%%
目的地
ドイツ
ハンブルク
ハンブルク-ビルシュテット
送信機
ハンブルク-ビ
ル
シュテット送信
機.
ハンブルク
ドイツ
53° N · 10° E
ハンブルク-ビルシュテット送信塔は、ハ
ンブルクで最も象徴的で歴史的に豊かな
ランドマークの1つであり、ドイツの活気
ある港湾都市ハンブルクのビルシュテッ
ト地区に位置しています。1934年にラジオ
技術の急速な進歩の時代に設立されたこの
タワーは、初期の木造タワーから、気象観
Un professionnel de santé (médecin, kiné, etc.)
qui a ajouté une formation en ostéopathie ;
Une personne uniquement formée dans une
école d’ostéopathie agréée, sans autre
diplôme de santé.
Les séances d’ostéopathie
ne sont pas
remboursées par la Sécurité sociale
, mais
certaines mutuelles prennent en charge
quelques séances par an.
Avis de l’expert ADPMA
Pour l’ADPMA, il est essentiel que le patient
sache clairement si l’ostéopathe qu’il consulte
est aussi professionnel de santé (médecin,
%%
%%
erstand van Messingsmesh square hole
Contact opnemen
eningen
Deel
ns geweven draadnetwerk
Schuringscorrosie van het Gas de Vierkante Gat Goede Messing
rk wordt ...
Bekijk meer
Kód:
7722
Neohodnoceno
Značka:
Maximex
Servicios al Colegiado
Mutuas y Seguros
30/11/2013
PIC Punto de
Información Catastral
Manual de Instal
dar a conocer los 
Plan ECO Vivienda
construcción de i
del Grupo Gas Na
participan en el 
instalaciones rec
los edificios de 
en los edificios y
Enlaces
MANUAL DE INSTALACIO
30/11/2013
%%
**Exercise brief:**
Write out the lines from the one containing "erstand van Messingsmesh square hole" up to and including the one containing "Mutuas y Seguros", copying each without any change.

**Answer box:**
erstand van Messingsmesh square hole
Contact opnemen
eningen
Deel
ns geweven draadnetwerk
Schuringscorrosie van het Gas de Vierkante Gat Goede Messing
rk wordt ...
Bekijk meer
Kód:
7722
Neohodnoceno
Značka:
Maximex
Servicios al Colegiado
Mutuas y Seguros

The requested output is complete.